All this about Generations X, Y, and Z is, of course, a cliché no more accurate than “The Me Decade” back in the day.
All this about Generations X, Y, and Z is, of course, a cliché no more accurate than “The Me Decade” back in the day. Remember The Me Decade? It started as an entertaining, insightful essay on postwar America. The popular press loved it, American preachers jumped on it and, after a few months, The Me Decade was turned into The Me Generation—by which they meant people like me. They meant Baby Boomers. They said we were self-centered and unreliable. They said we were sex-obsessed, drug-addled and undisciplined. All we cared about, they said, was feeling good. Which made our mothers blink back tears and our fathers shake their heads and wonder how it all went so wrong.

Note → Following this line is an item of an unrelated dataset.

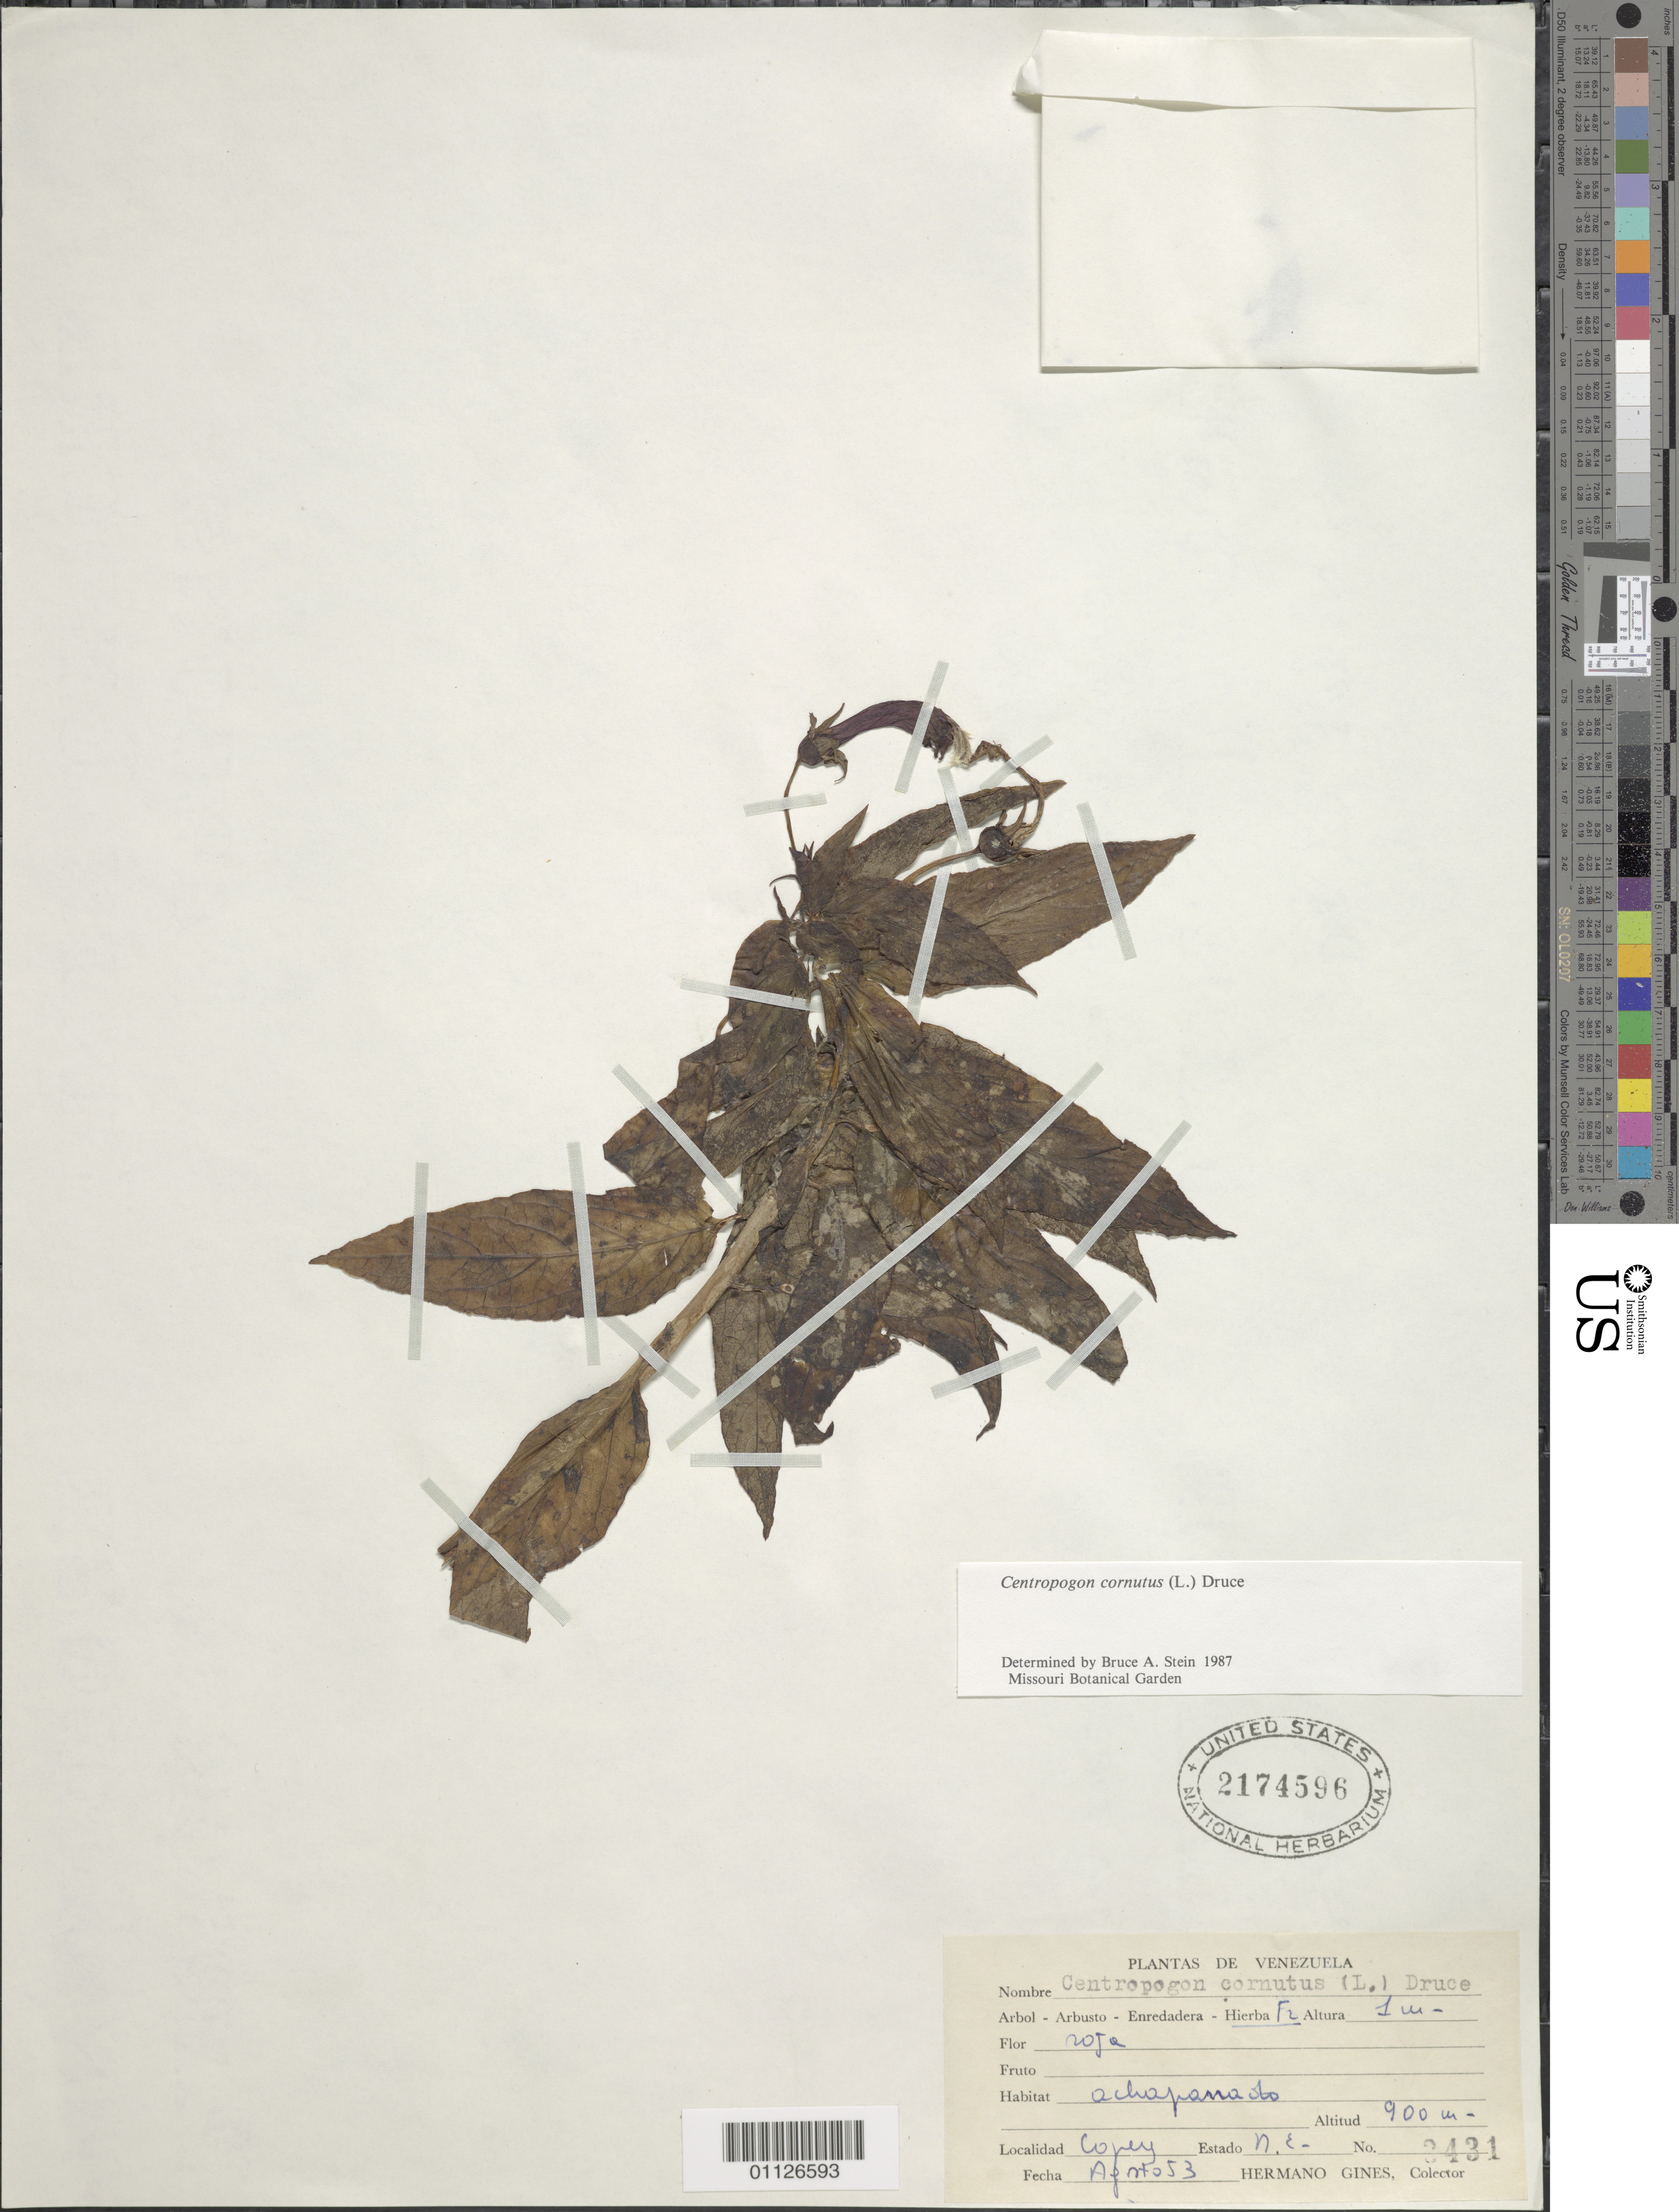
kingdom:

The preachers and the press were partly right about Boomers. And partly wrong. America was, and is, a cultural soup. We stew on a back burner, every generation adding unique flavors to the blend. Generalizations seldom reflect anybody’s reality. Some Boomers went to Vietnam; some to Canada. Most stayed put. Some smoked dope, a few were Jesus Freaks, a lot went to college, most went to work. Boomers did not end civilization—though a few in government took a good crack at it before finally aging out. Mostly, Boomers blended into the soup; just like everyone.
I expect the generations following mine will do more or less the same. Most of our children are, or soon will be competent, capable, productive, reasonably fun human beings. Kids have a way of becoming that for the most part. Eventually, almost all of them end up turning all adult on us. Whether we raise them that way or not, they take their place in what old folks like to call the real world. Still, I can’t help noticing that a sizable number of our offspring are not much interested in that real world. “Real to whom?” they wonder.